## Data for review
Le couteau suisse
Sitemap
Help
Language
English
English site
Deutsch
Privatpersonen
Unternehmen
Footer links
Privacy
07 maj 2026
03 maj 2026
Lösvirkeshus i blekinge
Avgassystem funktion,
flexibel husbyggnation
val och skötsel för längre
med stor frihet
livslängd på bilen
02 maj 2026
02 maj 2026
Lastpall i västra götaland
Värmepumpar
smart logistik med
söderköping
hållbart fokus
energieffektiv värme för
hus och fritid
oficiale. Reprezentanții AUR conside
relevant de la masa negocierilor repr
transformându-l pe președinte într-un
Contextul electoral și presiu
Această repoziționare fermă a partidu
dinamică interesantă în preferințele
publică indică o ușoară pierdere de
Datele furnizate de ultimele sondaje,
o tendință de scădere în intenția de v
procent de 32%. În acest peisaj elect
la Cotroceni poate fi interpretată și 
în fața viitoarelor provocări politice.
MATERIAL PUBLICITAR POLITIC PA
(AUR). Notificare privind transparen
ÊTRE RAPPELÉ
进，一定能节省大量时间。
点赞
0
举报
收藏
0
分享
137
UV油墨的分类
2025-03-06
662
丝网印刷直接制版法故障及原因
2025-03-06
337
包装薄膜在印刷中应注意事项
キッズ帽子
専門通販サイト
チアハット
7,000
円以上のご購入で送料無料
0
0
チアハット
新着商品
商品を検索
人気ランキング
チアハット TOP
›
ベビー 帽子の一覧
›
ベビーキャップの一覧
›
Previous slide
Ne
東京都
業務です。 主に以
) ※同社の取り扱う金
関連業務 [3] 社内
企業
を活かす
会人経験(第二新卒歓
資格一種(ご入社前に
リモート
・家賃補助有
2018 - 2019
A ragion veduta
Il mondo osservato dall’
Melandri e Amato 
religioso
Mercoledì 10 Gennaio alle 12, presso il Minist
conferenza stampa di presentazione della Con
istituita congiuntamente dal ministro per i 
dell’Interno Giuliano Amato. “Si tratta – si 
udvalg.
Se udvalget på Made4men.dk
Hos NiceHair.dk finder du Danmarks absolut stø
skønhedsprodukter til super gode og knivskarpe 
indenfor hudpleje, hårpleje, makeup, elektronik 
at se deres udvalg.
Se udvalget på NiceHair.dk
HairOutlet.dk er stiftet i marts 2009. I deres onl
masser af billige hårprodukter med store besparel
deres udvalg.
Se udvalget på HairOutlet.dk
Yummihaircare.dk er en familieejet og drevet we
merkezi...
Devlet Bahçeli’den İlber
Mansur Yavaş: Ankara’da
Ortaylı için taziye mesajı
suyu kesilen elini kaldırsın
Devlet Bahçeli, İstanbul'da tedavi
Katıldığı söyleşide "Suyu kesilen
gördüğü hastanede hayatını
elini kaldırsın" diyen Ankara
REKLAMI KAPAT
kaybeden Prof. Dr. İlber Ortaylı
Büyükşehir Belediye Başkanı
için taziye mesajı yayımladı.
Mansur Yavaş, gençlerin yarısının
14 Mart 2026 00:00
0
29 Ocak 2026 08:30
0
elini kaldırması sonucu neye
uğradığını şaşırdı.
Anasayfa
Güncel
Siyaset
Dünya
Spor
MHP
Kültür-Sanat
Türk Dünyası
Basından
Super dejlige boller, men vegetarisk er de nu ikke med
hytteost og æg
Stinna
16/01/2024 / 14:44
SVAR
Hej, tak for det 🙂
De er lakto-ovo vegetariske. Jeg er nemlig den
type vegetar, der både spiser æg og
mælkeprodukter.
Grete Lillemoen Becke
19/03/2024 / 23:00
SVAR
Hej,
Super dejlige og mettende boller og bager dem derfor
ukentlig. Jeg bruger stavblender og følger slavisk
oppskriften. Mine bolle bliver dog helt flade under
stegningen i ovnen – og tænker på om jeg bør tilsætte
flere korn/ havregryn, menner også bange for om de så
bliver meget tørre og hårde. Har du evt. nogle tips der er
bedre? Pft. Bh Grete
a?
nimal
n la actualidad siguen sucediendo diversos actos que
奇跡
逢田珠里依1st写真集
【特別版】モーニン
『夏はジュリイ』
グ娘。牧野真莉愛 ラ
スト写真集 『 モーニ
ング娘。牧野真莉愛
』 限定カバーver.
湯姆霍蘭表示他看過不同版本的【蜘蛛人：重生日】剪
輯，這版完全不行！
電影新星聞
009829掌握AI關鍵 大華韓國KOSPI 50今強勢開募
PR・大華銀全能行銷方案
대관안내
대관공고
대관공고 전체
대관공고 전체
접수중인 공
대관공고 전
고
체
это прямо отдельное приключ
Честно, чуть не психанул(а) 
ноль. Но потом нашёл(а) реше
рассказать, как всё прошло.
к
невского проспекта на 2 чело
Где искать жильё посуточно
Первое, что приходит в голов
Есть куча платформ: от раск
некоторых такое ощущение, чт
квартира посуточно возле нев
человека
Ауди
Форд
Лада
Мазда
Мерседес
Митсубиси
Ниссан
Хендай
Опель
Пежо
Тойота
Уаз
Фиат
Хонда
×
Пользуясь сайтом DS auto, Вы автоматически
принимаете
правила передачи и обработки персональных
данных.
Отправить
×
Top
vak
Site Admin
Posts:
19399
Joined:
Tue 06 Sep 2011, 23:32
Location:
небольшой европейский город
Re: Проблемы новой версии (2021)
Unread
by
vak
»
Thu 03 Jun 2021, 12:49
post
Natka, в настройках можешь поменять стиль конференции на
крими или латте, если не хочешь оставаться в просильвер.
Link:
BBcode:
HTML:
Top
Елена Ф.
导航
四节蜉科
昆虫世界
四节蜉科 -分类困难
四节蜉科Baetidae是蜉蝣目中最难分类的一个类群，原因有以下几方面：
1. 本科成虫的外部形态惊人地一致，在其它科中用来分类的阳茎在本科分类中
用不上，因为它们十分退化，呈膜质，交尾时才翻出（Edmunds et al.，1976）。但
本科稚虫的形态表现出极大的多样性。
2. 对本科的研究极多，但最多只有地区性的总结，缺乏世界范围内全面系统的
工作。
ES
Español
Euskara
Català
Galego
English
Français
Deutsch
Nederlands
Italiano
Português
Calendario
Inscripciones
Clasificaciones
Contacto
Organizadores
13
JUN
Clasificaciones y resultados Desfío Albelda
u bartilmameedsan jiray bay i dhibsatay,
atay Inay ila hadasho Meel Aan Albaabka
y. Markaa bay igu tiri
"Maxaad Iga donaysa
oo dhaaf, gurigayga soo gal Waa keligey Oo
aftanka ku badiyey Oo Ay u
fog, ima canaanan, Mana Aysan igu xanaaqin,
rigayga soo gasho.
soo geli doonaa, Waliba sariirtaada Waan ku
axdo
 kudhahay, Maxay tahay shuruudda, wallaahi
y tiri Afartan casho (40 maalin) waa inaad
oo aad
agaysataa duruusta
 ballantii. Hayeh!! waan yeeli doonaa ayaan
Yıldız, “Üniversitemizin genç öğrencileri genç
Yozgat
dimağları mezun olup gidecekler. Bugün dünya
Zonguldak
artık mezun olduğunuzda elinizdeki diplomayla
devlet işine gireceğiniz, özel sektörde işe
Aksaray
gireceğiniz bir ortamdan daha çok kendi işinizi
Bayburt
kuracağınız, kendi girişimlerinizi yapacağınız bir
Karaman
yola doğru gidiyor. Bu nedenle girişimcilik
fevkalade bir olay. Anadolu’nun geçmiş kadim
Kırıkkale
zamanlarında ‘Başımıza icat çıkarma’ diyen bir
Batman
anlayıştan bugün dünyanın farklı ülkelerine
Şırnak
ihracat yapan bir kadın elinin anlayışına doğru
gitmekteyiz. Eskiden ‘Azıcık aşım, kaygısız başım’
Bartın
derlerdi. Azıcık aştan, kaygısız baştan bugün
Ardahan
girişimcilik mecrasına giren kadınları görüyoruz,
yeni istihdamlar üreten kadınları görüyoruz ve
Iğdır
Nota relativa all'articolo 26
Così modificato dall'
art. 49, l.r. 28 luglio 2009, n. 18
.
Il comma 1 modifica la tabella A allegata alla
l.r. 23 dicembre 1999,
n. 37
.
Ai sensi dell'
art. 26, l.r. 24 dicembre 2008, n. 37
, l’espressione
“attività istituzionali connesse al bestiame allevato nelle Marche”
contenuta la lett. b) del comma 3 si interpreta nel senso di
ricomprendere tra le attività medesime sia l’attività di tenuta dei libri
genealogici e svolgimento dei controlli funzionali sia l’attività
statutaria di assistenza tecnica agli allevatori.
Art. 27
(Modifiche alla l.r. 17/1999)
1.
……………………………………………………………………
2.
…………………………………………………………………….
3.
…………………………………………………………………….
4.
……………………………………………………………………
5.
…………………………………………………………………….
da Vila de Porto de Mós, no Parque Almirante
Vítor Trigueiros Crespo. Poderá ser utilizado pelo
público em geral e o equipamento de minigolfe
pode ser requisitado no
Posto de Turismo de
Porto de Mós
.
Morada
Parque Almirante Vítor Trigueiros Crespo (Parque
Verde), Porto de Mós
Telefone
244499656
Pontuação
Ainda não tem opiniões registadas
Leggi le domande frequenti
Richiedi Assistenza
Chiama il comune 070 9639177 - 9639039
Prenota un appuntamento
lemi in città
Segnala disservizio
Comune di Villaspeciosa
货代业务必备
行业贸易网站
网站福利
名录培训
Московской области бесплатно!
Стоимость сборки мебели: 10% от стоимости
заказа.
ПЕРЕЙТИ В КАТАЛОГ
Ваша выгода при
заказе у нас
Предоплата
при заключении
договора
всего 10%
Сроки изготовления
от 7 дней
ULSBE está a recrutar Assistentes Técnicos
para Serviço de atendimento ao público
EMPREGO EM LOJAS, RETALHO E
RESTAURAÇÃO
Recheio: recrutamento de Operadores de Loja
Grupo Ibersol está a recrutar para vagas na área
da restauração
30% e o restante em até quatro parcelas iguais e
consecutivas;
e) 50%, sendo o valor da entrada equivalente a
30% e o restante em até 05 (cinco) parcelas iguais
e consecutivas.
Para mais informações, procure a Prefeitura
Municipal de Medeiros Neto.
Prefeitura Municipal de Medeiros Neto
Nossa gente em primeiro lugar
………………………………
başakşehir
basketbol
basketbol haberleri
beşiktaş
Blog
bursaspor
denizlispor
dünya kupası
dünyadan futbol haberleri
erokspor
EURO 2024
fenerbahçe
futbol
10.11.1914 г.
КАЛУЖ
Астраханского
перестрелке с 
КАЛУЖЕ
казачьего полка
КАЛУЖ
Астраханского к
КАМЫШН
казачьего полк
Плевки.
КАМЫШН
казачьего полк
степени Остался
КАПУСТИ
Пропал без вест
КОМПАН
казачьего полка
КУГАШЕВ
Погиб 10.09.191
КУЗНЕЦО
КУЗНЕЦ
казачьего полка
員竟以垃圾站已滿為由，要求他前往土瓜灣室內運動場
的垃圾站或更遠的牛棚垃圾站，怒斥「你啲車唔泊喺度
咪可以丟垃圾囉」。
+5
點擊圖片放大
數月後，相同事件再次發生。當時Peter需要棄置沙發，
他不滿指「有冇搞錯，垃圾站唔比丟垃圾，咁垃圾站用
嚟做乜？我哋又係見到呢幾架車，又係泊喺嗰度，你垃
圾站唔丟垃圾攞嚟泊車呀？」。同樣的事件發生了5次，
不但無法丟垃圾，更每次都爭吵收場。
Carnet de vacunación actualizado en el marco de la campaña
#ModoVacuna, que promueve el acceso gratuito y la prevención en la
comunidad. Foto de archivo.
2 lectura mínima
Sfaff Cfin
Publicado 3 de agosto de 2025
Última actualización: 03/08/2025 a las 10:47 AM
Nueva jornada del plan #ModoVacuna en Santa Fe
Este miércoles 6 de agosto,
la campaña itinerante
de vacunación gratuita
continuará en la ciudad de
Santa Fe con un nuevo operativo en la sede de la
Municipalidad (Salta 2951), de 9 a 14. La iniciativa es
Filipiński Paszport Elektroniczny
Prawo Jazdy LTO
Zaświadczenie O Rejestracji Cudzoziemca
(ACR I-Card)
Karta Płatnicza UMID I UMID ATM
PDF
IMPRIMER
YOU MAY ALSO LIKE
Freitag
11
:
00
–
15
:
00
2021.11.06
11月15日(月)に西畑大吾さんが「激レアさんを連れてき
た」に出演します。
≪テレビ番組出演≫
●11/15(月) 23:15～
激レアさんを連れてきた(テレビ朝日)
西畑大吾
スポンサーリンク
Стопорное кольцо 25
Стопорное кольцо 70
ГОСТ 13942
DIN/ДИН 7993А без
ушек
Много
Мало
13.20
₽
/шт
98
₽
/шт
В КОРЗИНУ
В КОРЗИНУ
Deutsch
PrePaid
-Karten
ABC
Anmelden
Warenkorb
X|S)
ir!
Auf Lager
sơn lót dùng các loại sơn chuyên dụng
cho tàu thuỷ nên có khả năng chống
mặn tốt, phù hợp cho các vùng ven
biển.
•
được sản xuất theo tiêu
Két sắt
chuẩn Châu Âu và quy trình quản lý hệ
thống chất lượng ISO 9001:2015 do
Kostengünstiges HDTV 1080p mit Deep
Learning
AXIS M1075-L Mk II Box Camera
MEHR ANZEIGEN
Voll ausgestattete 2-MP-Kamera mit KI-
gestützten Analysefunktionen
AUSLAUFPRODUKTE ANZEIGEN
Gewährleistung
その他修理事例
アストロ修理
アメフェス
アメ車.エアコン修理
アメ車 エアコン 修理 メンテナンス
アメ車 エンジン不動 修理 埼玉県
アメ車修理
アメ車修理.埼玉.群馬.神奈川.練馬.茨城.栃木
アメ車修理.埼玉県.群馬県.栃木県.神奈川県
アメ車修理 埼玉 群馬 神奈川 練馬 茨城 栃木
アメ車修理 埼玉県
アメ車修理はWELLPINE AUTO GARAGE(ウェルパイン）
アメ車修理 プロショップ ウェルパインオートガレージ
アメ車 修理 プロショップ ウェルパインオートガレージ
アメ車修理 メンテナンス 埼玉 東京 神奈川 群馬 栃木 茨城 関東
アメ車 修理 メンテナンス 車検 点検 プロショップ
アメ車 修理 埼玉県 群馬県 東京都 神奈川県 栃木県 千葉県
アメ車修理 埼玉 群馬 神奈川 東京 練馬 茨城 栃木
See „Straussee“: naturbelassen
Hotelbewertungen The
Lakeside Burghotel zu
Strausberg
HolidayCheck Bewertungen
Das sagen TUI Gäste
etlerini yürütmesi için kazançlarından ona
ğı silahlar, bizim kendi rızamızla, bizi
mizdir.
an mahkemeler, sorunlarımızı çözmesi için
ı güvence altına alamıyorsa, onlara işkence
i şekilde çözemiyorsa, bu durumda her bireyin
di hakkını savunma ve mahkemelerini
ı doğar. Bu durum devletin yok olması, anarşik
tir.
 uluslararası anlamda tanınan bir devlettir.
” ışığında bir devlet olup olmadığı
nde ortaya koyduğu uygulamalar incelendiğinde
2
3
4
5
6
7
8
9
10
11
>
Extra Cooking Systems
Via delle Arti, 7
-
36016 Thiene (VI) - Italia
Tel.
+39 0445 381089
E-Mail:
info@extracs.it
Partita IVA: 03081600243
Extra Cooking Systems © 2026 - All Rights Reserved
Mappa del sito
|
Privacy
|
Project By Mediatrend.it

## Job
Each line of the data in which the string "vacunación" appears needs to be copied.

## The answer
Carnet de vacunación actualizado en el marco de la campaña
de vacunación gratuita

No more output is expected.